Your task -
Copy each line below exactly and leave the pictures out.

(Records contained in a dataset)
● ● ● ● ● ● ●

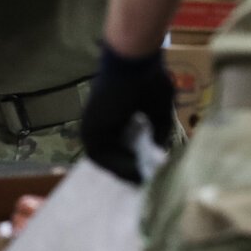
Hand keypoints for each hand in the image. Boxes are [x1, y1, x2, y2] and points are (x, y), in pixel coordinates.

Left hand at [82, 42, 176, 182]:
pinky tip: (140, 176)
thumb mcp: (157, 114)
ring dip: (127, 173)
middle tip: (150, 187)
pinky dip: (122, 169)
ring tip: (147, 184)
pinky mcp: (91, 131)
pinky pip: (105, 159)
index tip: (152, 177)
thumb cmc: (148, 81)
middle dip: (131, 173)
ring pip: (108, 162)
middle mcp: (97, 126)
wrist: (135, 63)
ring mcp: (91, 129)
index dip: (135, 165)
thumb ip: (155, 136)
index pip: (120, 150)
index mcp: (110, 120)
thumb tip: (159, 159)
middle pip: (113, 159)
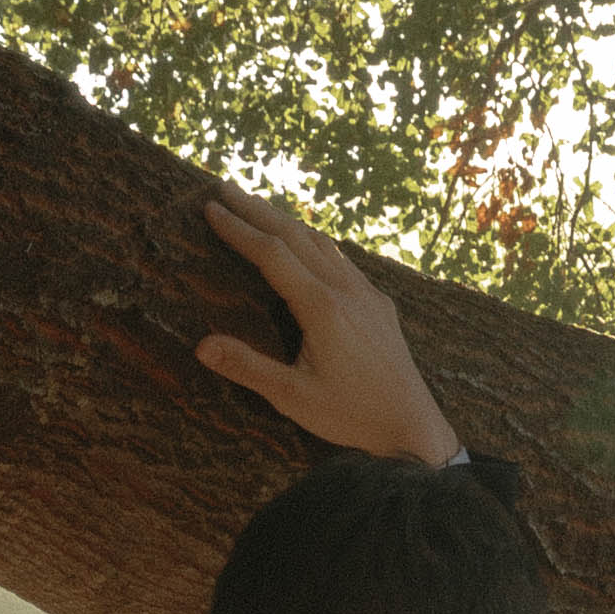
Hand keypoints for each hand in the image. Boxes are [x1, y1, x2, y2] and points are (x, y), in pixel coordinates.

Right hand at [199, 190, 461, 466]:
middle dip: (257, 210)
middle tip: (224, 188)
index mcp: (322, 308)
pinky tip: (307, 244)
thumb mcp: (293, 397)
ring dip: (286, 221)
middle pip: (296, 235)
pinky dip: (313, 241)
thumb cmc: (352, 416)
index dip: (239, 229)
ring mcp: (366, 294)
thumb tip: (202, 346)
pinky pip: (341, 259)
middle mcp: (346, 290)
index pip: (272, 254)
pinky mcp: (379, 304)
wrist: (412, 425)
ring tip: (258, 208)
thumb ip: (248, 368)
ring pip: (321, 242)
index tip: (211, 209)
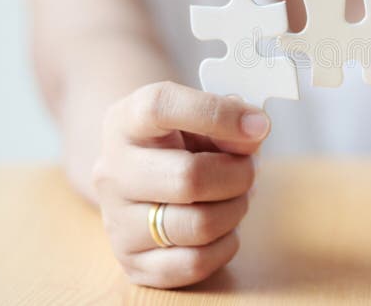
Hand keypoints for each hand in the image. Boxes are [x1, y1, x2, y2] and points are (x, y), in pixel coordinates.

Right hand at [92, 81, 269, 287]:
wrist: (140, 176)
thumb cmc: (180, 141)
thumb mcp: (200, 116)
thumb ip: (229, 117)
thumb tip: (254, 132)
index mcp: (127, 120)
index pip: (160, 106)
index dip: (216, 113)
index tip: (257, 125)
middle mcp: (113, 170)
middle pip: (189, 177)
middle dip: (238, 174)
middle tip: (248, 169)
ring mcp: (117, 220)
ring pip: (198, 225)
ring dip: (236, 210)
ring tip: (236, 196)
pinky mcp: (132, 261)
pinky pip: (195, 263)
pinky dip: (225, 245)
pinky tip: (223, 226)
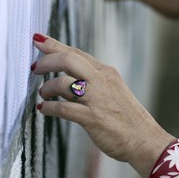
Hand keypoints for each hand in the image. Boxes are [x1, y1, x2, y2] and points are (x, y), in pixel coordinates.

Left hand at [32, 34, 171, 175]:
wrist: (143, 138)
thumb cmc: (126, 117)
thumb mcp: (111, 90)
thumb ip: (89, 83)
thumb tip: (63, 80)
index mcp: (106, 72)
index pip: (77, 52)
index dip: (55, 45)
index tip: (38, 38)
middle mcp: (101, 81)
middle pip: (68, 60)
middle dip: (47, 61)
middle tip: (35, 68)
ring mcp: (97, 98)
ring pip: (63, 82)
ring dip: (47, 88)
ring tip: (43, 94)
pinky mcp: (92, 118)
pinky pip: (63, 108)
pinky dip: (49, 107)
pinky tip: (44, 109)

● ● ● ● ● ● ●

Exercise answer -
Hand keypoints for each hand in the image. Boxes are [x1, y1, x2, y2] and points are (x, y), in pixel coordinates.

Left hand at [82, 42, 176, 182]:
pinky tip: (140, 176)
thumb mcp: (157, 114)
ring dip: (127, 173)
middle tip: (150, 187)
pinky dip: (122, 169)
ring tip: (147, 184)
pinky mcp: (91, 131)
pinky pip: (105, 159)
index tip: (152, 177)
thumb cmc: (148, 81)
middle dip: (131, 173)
ring pip: (108, 162)
middle mcp: (97, 126)
wrist: (135, 63)
ring mcp: (91, 129)
index dip: (135, 165)
thumb ip: (155, 136)
index pip: (120, 150)
index mcp: (110, 120)
thumb tip: (159, 159)
middle pip: (113, 159)
Hand keypoints for each hand in the image. Boxes are [x1, y1, x2, y2] and points are (x, y), in pixel coordinates.

Right hand at [199, 190, 461, 466]:
middle dip: (257, 210)
middle tip: (224, 188)
index mcp: (322, 308)
pinky tip: (307, 244)
thumb mcp: (293, 397)
ring dip: (286, 221)
middle pip: (296, 235)
pinky dip: (313, 241)
thumb cmc: (352, 416)
index dip: (239, 229)
ring mcp: (366, 294)
thumb tip: (202, 346)
pinky pip: (341, 259)
middle mcp: (346, 290)
index pip: (272, 254)
pinky mcp: (379, 304)
wrist: (412, 425)
ring tip: (258, 208)
thumb ip: (248, 368)
ring pip: (321, 242)
index tip: (211, 209)
Hand keypoints for each hand in the image. Boxes are [x1, y1, x2, y2] and points are (x, y), in pixel coordinates.

Right hand at [92, 81, 269, 287]:
wrist: (140, 176)
thumb cmc: (180, 141)
thumb mcp: (200, 116)
thumb ip: (229, 117)
thumb tip: (254, 132)
index mcp: (127, 120)
index pip: (160, 106)
index dip: (216, 113)
index tip: (257, 125)
middle mcp: (113, 170)
middle pip: (189, 177)
middle dip: (238, 174)
middle tip: (248, 169)
ring mcp: (117, 220)
ring pip: (198, 225)
ring dip: (236, 210)
ring tip: (236, 196)
pinky mcp: (132, 261)
pinky pip: (195, 263)
pinky dip: (225, 245)
pinky tip: (223, 226)
Hand keypoints for each hand in the image. Boxes are [x1, y1, x2, y2] and points are (x, y), in pixel coordinates.

Left hand at [32, 34, 171, 175]:
wrist: (143, 138)
thumb cmc: (126, 117)
thumb mcp: (111, 90)
thumb ip: (89, 83)
thumb tip: (63, 80)
index mcp: (106, 72)
index pip: (77, 52)
index dip: (55, 45)
index tip: (38, 38)
middle mcp: (101, 81)
middle pip: (68, 60)
middle dip: (47, 61)
middle tip: (35, 68)
ring mcp: (97, 98)
ring pip: (63, 82)
ring dip: (47, 88)
ring tip: (43, 94)
pinky mcp: (92, 118)
pinky pip: (63, 108)
pinky dip: (49, 107)
pinky tip: (44, 109)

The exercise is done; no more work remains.